The game of blackjack can be elusive when determining the correct H/A for this discount model. What if a blackjack customer uses basic strategy and combines that with a casino that offers more liberal blackjack rules? This factor is noted in Table 4. The model was changed by only one factor, which was the game’s H/A. As one can see, the cost of the discount of loss has increase dramatically. In comparison to the previous example in Table 3, the cost of the discount has skyrocketed from 17 to 40 percent. Calculated theoretical win dropped while the standard deviation of the event stayed the same. This customer will experience the same fluctuation as the customer in Table 3 based on the same volatility and wagering level, but the casino will theoretically win less money from the reduced H/A of the smarter blackjack player.
One final example: What is the effect of a higher volatile wager like a pass/come wager with odds in craps? Does it drive the cost as well? The customer in craps experiences a higher house advantage when wagering on the line or come of 1.4 percent. With slightly higher H/A of that of the player baccarat and the average player in blackjack, wouldn’t the cost of the discount be lower under similar metrics? Actually, the answer is no. Why? Because the customer will not only wager on the line/come, he will split his wagering between the pass/come and the odds. In addition, odds are not subject to a mathematical advantage, and are highly volatile due to the multiple pay off aspect.
Table 5 has been set up to reflect the effect of 5X odds on the line/come bet. The customer will no longer wager his entire $5,000 on the line/come, but will wager $1,000 on the pass/come with the remaining amount placed on the odds. In addition, the odds, which pay 2:1, 3:2 and 6:5, increase the wager’s volatility to approximately 5.0 if the customer always takes full 5X odds after establishing every line/come number.
Because of these changes due to the nature of craps and multi-odds, the cost of the discount skyrockets to 42.7 percent, or 4X greater than the intended discount rate of 10 percent. Note: If the casino opted to offer a discount program in conjunction with 10X odds, the cost of the discount on loss incentive would leap to 77 percent of T-win. A discount program used with 20X odds turns the customer into an advantage player, providing the casino with a discount of loss cost of 152 percent and a customer advantage of -0.7 percent H/A.
The wise casino executive needs to know the true cost of the discount of loss program before making the offer to the customer. Factors surrounding the cost must be considered. These factors include actual H/A of the game, number of hands prior to giving the discount, game volatility, and the effect of a discount tier structuring. In addition, limiting the use of only one discount structure for all games is dangerous. A different model structure needs to be developed for each game type.

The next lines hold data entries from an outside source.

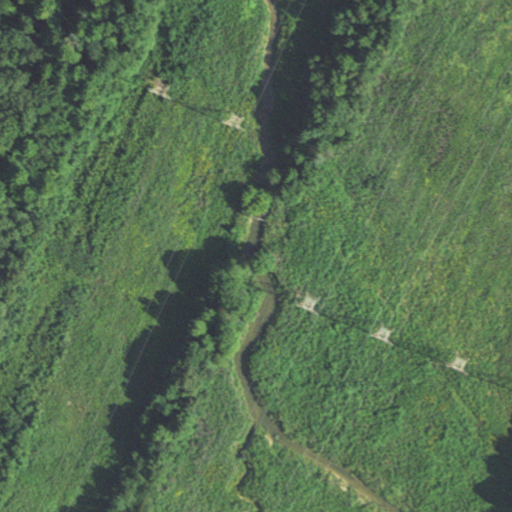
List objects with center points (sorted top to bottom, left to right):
power tower: (160, 88)
power tower: (232, 119)
power tower: (306, 303)
power tower: (382, 332)
power tower: (460, 385)
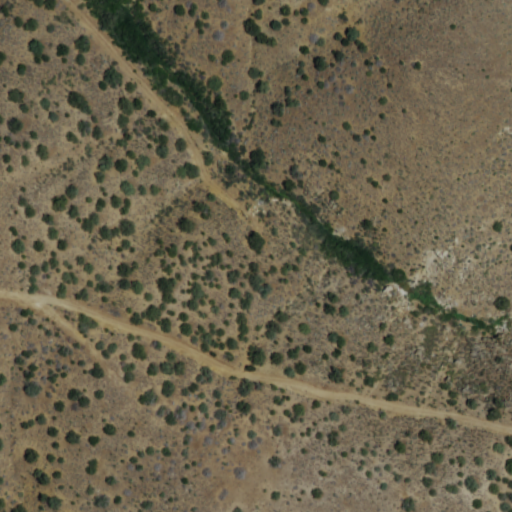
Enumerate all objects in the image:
road: (251, 367)
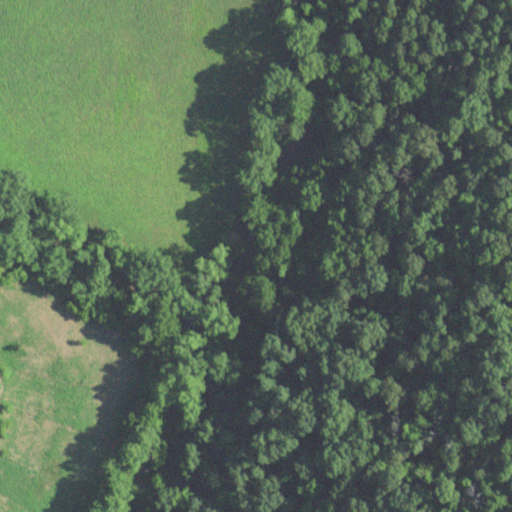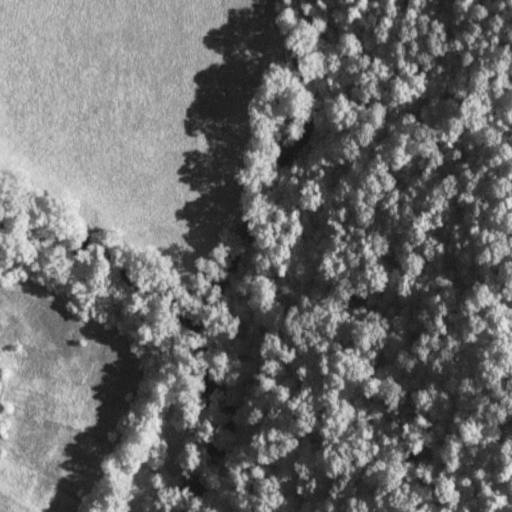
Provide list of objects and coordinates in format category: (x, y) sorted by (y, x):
river: (285, 172)
river: (185, 314)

In some instances, a 10 percent discount works well with baccarat players, but does not provide the same net T-win with the smarter blackjack customer, or the multi-odds craps wagerer.
Every marketing department that offers loss discounts as a playing incentive needs to build or purchase their own discount model. One of the best models available is a discount of loss model created by consultant Jim Kilby. The Casino Marketing Manager software (the latest edition as 5.0) can be found at http://jimkilby.net/casmktmgr.html. Although pricey, the information gleaned from the model will save your organization thousands by providing management with the necessary information for constructing less costly loss discounting programs.